The reason you have a few families joining the ten richest
billionaires of the world in the Forbes list is because they've grabbed
the land, the electricity, the resources, the oil, and that is what has
left the other India poorer. It wasn't that the other India was left
out. They've been pushed out. And that's why while we have some of the
highest growth rates in the conventional measure of economic progress,
which in my view is not a very reliable measure, we also have two of the
most outrageous indicators that are linked to that model. The first is
the quarter million farm suicides. If a quarter million farm--
BILL MOYERS:
Those have been documented?
VANDANA SHIVA:
They're documented. This is Government of India data. This is not our
data. It's official statistics. And you can do an overlay. And the
highest rates of suicides are in the cotton belt, 95 percent of the
cotton today is Monsanto's cotton. So there is a link.

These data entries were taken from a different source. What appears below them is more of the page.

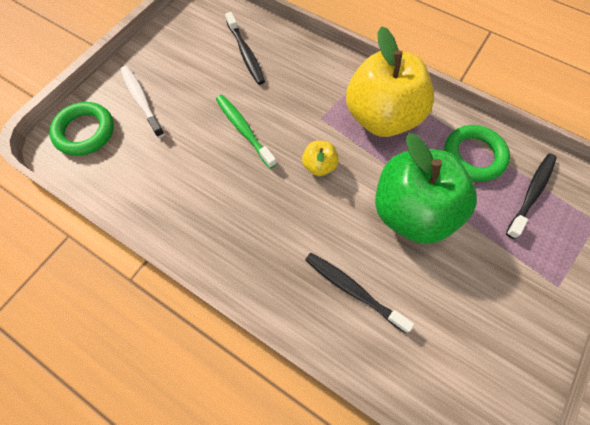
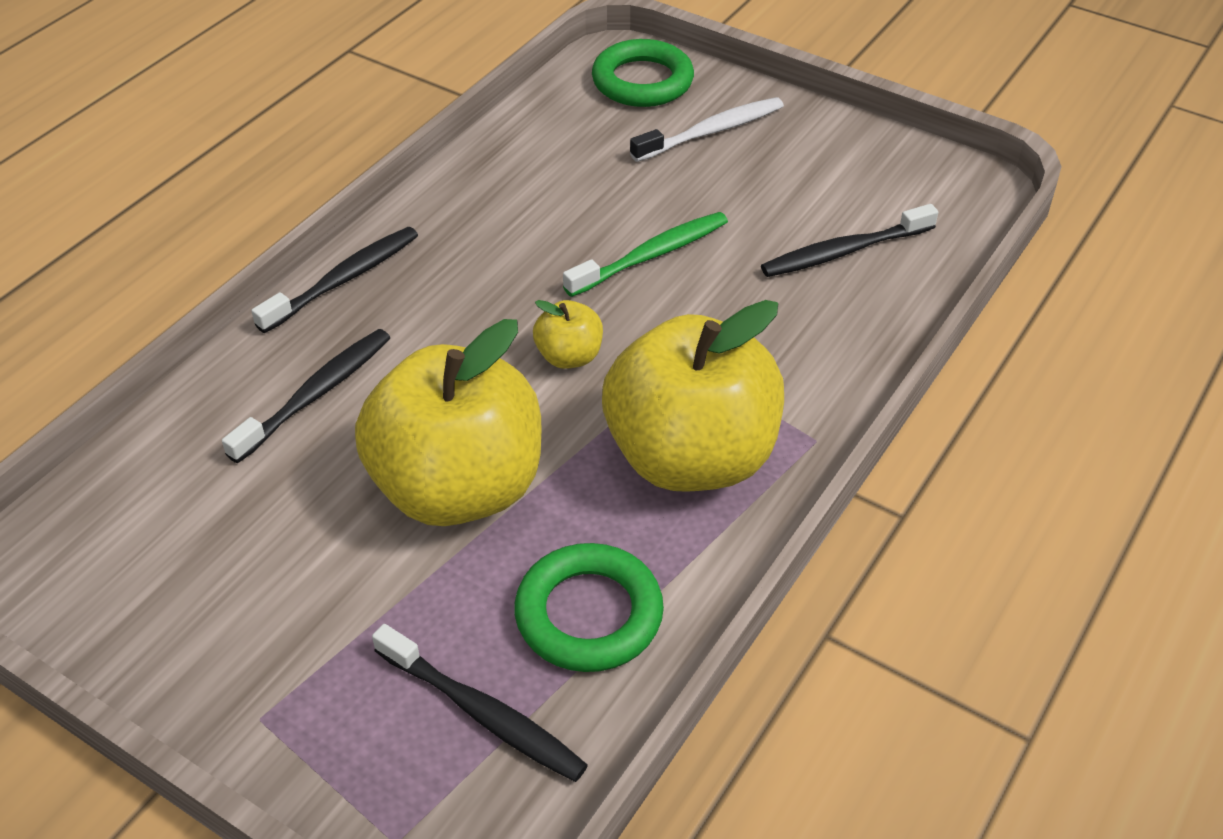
camera: 90 degrees right, 20 degrees down
(256, 287) = (343, 280): none -> black toothbrush
(411, 211) = (458, 488): green apple -> yellow apple

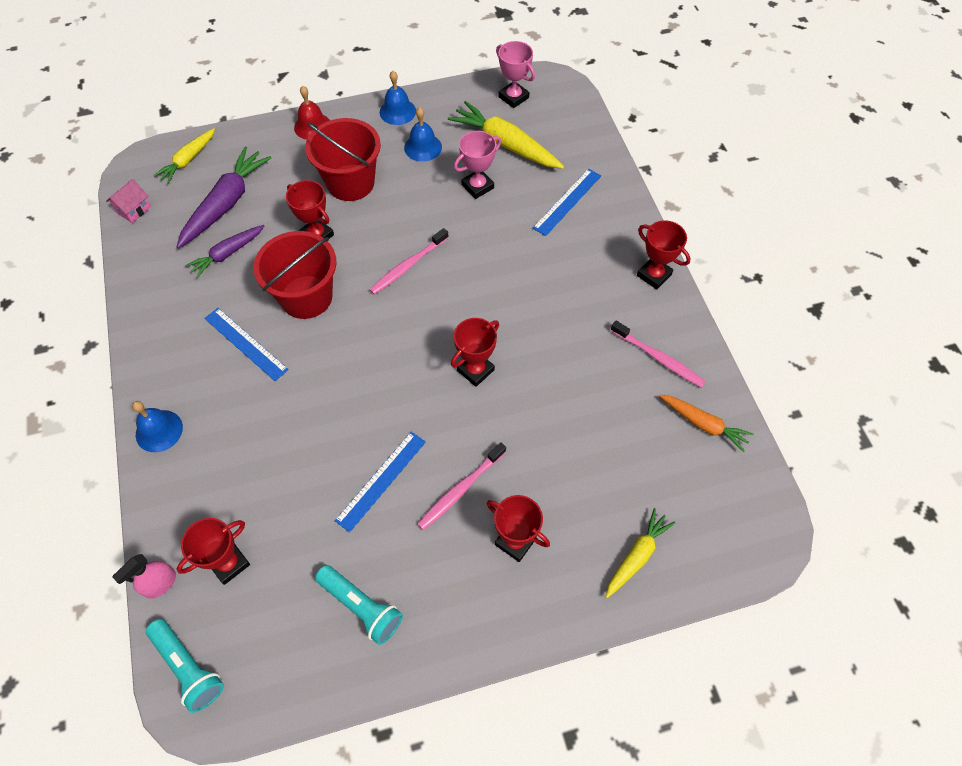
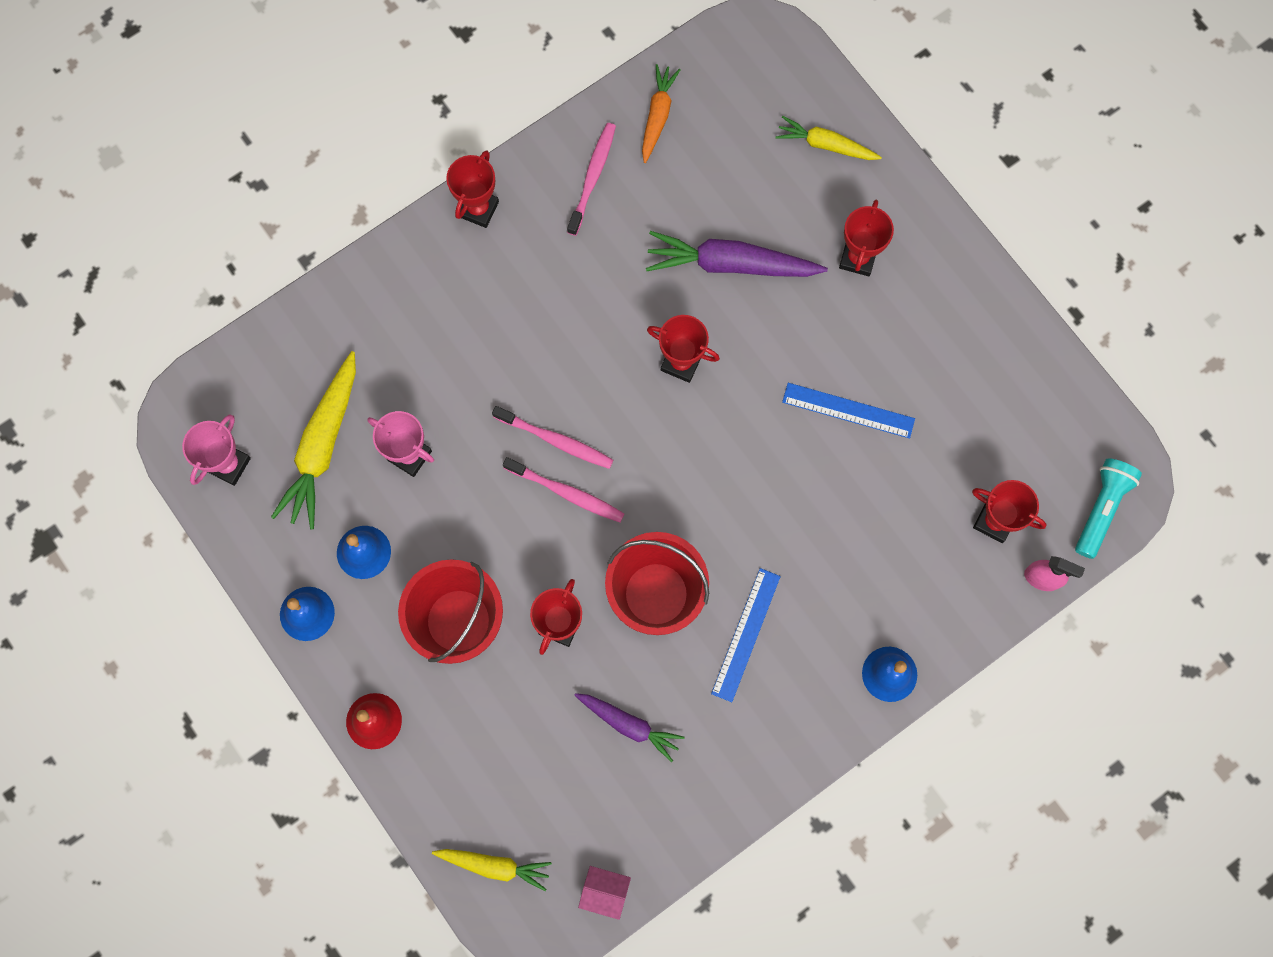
camera: 110 degrees left, 15 degrees up
(226, 204) = (551, 770): purple carrot -> purple carrot (731, 264)
(361, 606) = (980, 376): turquoise flashlight -> none
(460, 490) = (826, 328): pink toothbrush -> pink toothbrush (556, 440)
(567, 201) = (397, 338): blue ruler -> none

Today ever fourth Indian is hungry and every second Indian child is
wasted or stunted, which in effect means that half of India is being
robbed of its future. And to me, this is not acceptable. That is why
we try and build a kind of agriculture that allows farmers to have a
livelihood, for the poorest child or the poorest household to have
nutritious food. It is not easy because the whole system is weighed
against alternatives that would work for everyone.
It's partly because of the pressure of the corporations, but partly
because of not thinking, of just being blind, of having been so fed by
what I have called monocultures of the mind, you know, just turning to
recipes from somewhere else. And of course the chemical industry will
tell you only chemicals grow food. Chemicals grow toxics. Chemicals
don't grow food.
That only Monsanto seeds will be able to remove hunger. And all of
this new mythology becomes part of the policy framework. But I am
deeply committed to make sure that this terrible brainwashing that is
robbing our present generation and our future generations, that we are
able to work collectively to change it. Because while in your parents’
generation, your generation, and in my generation, the doors of a
growing economy were constantly opening up, today we are in a period,
where for the majority, the doors are shutting down.
I work with people in Spain, with people in Italy. I advise the
governments there, work with the movements there, or Greece, or the
Occupy movement right here. They are realizing that what has been
created is not going to provide opportunities for all.
BILL MOYERS:
As you talk, I remember reading somewhere that Einstein had a big influence on you, right?
VANDANA SHIVA:
Yes, I became a physicist because of him. I mean, you know, even as
children, you get to, you know, if you read Nightingale, you want to be a
doctor or a nurse. I read stuff Einstein wrote and he wrote simple
stuff that you could read it. That's why I wanted to be a physicist.
BILL MOYERS:
And he said once, I'm paraphrasing it, but "Unless an idea is at first absurd, it has no chance of success."
VANDANA SHIVA:
Absolutely. He also said that you cannot solve the problems you face through the same mindset that caused those problems.
BILL MOYERS:
Vandana Shiva, thank you very much for being with me again.
VANDANA SHIVA:
Thank you, Bill. It's always such a pleasure.